[RFC 0/6] rework sched_domain topology description

Vincent Guittot vincent.guittot at linaro.org
Wed Mar 12 09:47:28 EDT 2014


On 12 March 2014 14:28, Dietmar Eggemann <dietmar.eggemann at arm.com> wrote:
> On 11/03/14 13:17, Peter Zijlstra wrote:
>> On Sat, Mar 08, 2014 at 12:40:58PM +0000, Dietmar Eggemann wrote:
>>>>
>>>> I don't have a strong opinion about using or not a cpu argument for
>>>> setting the flags of a level (it was part of the initial proposal
>>>> before we start to completely rework the build of sched_domain)
>>>> Nevertheless, I see one potential concern that you can have completely
>>>> different flags configuration of the same sd level of 2 cpus.
>>>
>>> Could you elaborate a little bit further regarding the last sentence? Do you
>>> think that those completely different flags configuration would make it
>>> impossible, that the load-balance code could work at all at this sd?
>>
>> So a problem with such an interfaces is that is makes it far too easy to
>> generate completely broken domains.
>
> I see the point.

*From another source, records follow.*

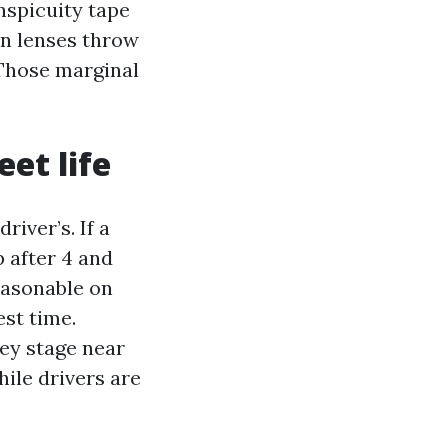
nspicuity tape
an lenses throw
. Those marginal
et life
iver’s. If a
p after 4 and
easonable on
est time.
hey stage near
hile drivers are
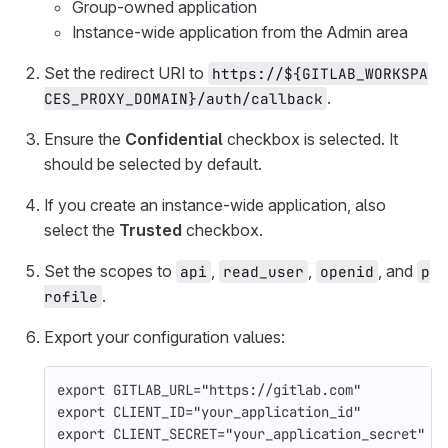
Group-owned application
Instance-wide application from the Admin area
Set the redirect URI to
https://${GITLAB_WORKSPA
.
CES_PROXY_DOMAIN}/auth/callback
Ensure the
Confidential
checkbox is selected. It
should be selected by default.
If you create an instance-wide application, also
select the
Trusted
checkbox.
Set the scopes to
,
,
, and
api
read_user
openid
p
.
rofile
Export your configuration values:
export 
GITLAB_URL
=
"https://gitlab.com"
export 
CLIENT_ID
=
"your_application_id"
export 
CLIENT_SECRET
=
"your_application_secret"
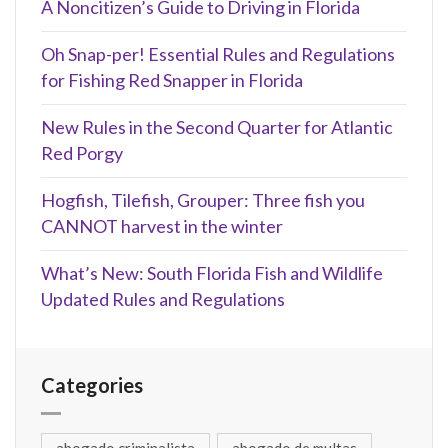
A Noncitizen’s Guide to Driving in Florida
Oh Snap-per! Essential Rules and Regulations
for Fishing Red Snapper in Florida
New Rules in the Second Quarter for Atlantic
Red Porgy
Hogfish, Tilefish, Grouper: Three fish you
CANNOT harvest in the winter
What’s New: South Florida Fish and Wildlife
Updated Rules and Regulations
Categories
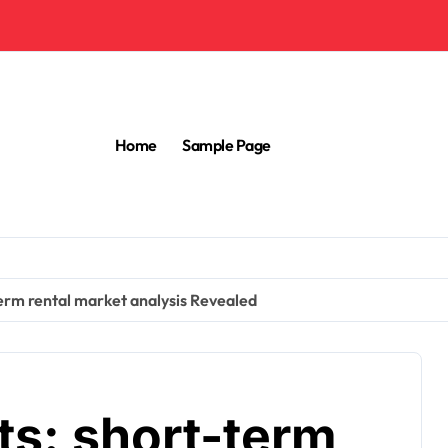
Home
Sample Page
term rental market analysis Revealed
ts: short-term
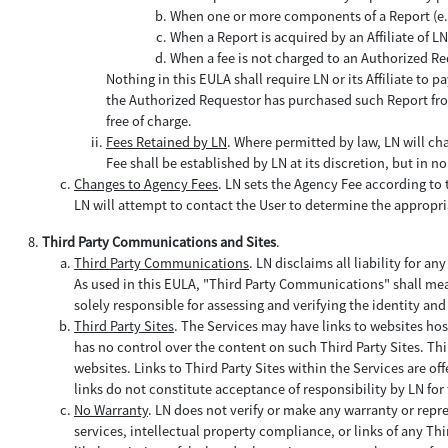
When one or more components of a Report (e.g.,
When a Report is acquired by an Affiliate of 
When a fee is not charged to an Authorized Re
Nothing in this EULA shall require LN or its Affiliate to
the Authorized Requestor has purchased such Report from
free of charge.
Fees Retained by LN
. Where permitted by law, LN will ch
Fee shall be established by LN at its discretion, but in
Changes to Agency Fees
. LN sets the Agency Fee according to th
LN will attempt to contact the User to determine the appropr
Third Party Communications and Sites
.
Third Party Communications
. LN disclaims all liability for any
As used in this EULA, "Third Party Communications" shall mea
solely responsible for assessing and verifying the identity a
Third Party Sites
. The Services may have links to websites hos
has no control over the content on such Third Party Sites. Thi
websites. Links to Third Party Sites within the Services are o
links do not constitute acceptance of responsibility by LN for 
No Warranty
. LN does not verify or make any warranty or repr
services, intellectual property compliance, or links of any Th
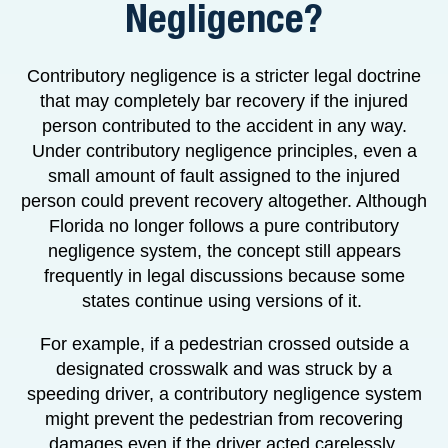
Negligence?
Contributory negligence is a stricter legal doctrine
that may completely bar recovery if the injured
person contributed to the accident in any way.
Under contributory negligence principles, even a
small amount of fault assigned to the injured
person could prevent recovery altogether. Although
Florida no longer follows a pure contributory
negligence system, the concept still appears
frequently in legal discussions because some
states continue using versions of it.
For example, if a pedestrian crossed outside a
designated crosswalk and was struck by a
speeding driver, a contributory negligence system
might prevent the pedestrian from recovering
damages even if the driver acted carelessly.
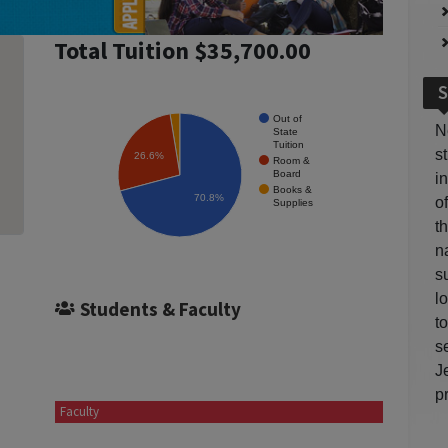
Total Tuition $35,700.00
S
Out of
N
State
Tuition
s
26.6%
Room &
Board
i
Books &
70.8%
o
Supplies
t
n
s
l
Students & Faculty
t
s
J
p
Faculty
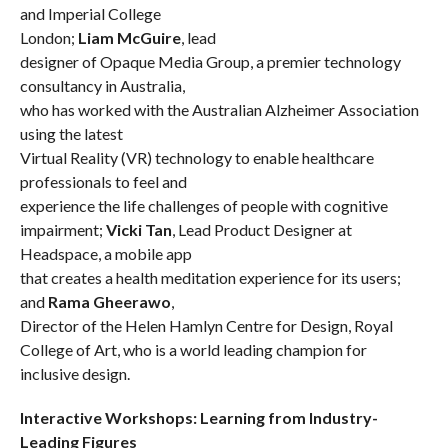
and Imperial College
London;
Liam McGuire
,
lead
designer of Opaque Media Group, a premier technology
consultancy in Australia,
who has worked with the Australian Alzheimer Association
using the latest
Virtual Reality (VR) technology to enable healthcare
professionals to feel and
experience the life challenges of people with cognitive
impairment;
Vicki Tan
, Lead Product Designer at
Headspace, a mobile app
that creates a health meditation experience for its users;
and
Rama Gheerawo
,
Director of the Helen Hamlyn Centre for Design, Royal
College of Art, who
is a world leading champion for
inclusive design.
Interactive Workshops: Learning from Industry-
Leading Figures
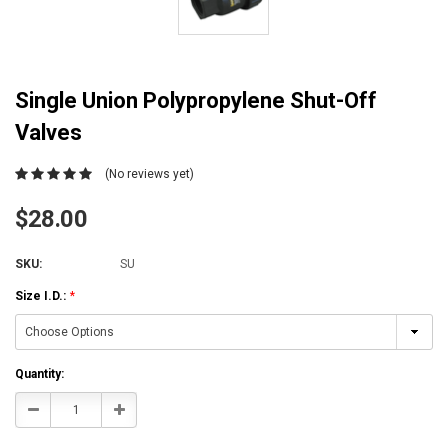
Single Union Polypropylene Shut-Off
Valves
(No reviews yet)
$28.00
SKU:
SU
Size I.D.:
*
Current
Quantity:
Stock:
Decrease
Increase
Quantity:
Quantity:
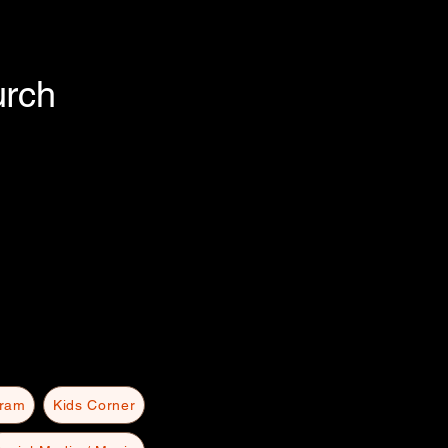
urch
gram
Kids Corner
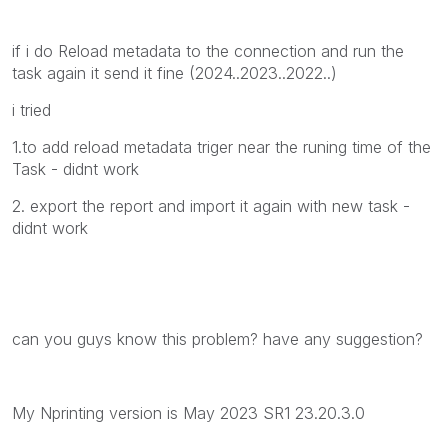
if i do Reload metadata to the connection and run the
task again it send it fine (2024..2023..2022..)
i tried
1.to add reload metadata triger near the runing time of the
Task - didnt work
2. export the report and import it again with new task -
didnt work
can you guys know this problem? have any suggestion?
My Nprinting version is May 2023 SR1 23.20.3.0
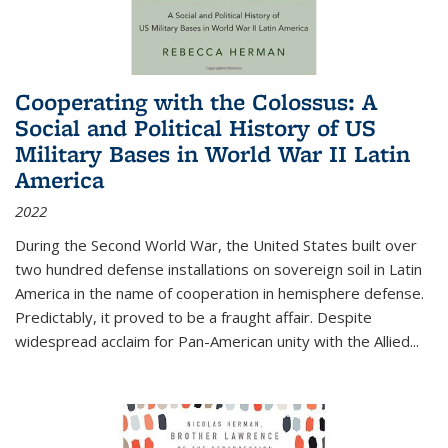
Cooperating with the Colossus: A
Social and Political History of US
Military Bases in World War II Latin
America
2022
During the Second World War, the United States built over
two hundred defense installations on sovereign soil in Latin
America in the name of cooperation in hemisphere defense.
Predictably, it proved to be a fraught affair. Despite
widespread acclaim for Pan-American unity with the Allied
...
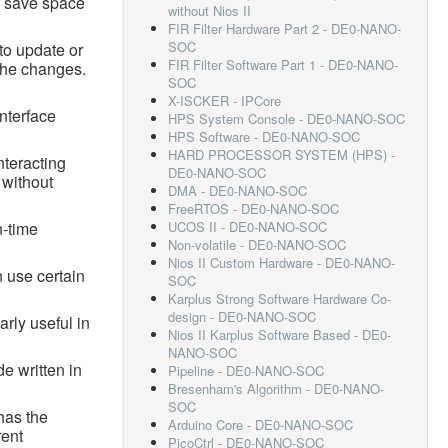
n save space
without Nios II
FIR Filter Hardware Part 2 - DE0-NANO-
SOC
to update or
FIR Filter Software Part 1 - DE0-NANO-
 the changes.
SOC
X-ISCKER - IPCore
interface
HPS System Console - DE0-NANO-SOC
HPS Software - DE0-NANO-SOC
HARD PROCESSOR SYSTEM (HPS) -
nteracting
DE0-NANO-SOC
 without
DMA - DE0-NANO-SOC
FreeRTOS - DE0-NANO-SOC
n-time
UCOS II - DE0-NANO-SOC
Non-volatile - DE0-NANO-SOC
Nios II Custom Hardware - DE0-NANO-
 use certain
SOC
Karplus Strong Software Hardware Co-
design - DE0-NANO-SOC
arly useful in
Nios II Karplus Software Based - DE0-
NANO-SOC
e written in
Pipeline - DE0-NANO-SOC
Bresenham's Algorithm - DE0-NANO-
SOC
has the
Arduino Core - DE0-NANO-SOC
rent
PicoCtrl - DE0-NANO-SOC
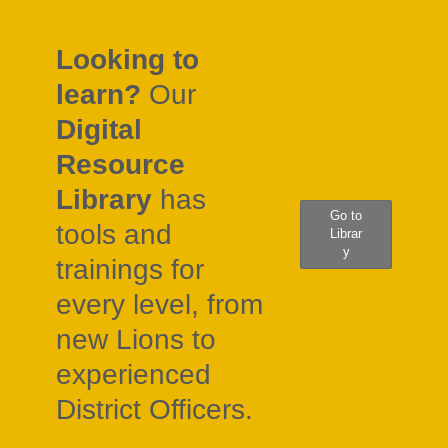
Looking to
learn?
Our
Digital
Resource
Library
has
Go to
tools and
Librar
y
trainings for
every level, from
new Lions to
experienced
District Officers.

What I'm still struggling with is to understand why
> this interface is worse then the one where we set-up additional,
> adjacent sd levels with new cpu_foo_mask functions plus different static
> sd-flags configurations and rely on the sd degenerate functionality in
> the core scheduler to fold these levels together to achieve different
> per cpu sd flags configurations.

The main difference is that all CPUs has got the same levels at the
initial state and then the degenerate sequence can decide that it's
worth removing a level and if it will not create unsuable domains.

>
> IMHO, exposing struct sched_domain_topology_level bar_topology[] to the
> arch is the reason why the core scheduler has to check if the arch
> provides a sane sd setup in both cases.
>
>>
>> You can, for two cpus in the same domain provide, different flags; such
>> a configuration doesn't make any sense at all.
>>
>> Now I see why people would like to have this; but unless we can make it
>> robust I'd be very hesitant to go this route.
>>
>
> By making it robust, I guess you mean that the core scheduler has to
> check that the provided set-ups are sane, something like the following
> code snippet in sd_init()
>
> if (WARN_ONCE(tl->sd_flags & ~TOPOLOGY_SD_FLAGS,
>                 "wrong sd_flags in topology description\n"))
>         tl->sd_flags &= ~TOPOLOGY_SD_FLAGS;
>
> but for per cpu set-up's.
> Obviously, this check has to be in sync with the usage of these flags in
> the core scheduler algorithms. This comprises probably that a subset of
> these topology sd flags has to be set for all cpus in a sd level whereas
> other can be set only for some cpus.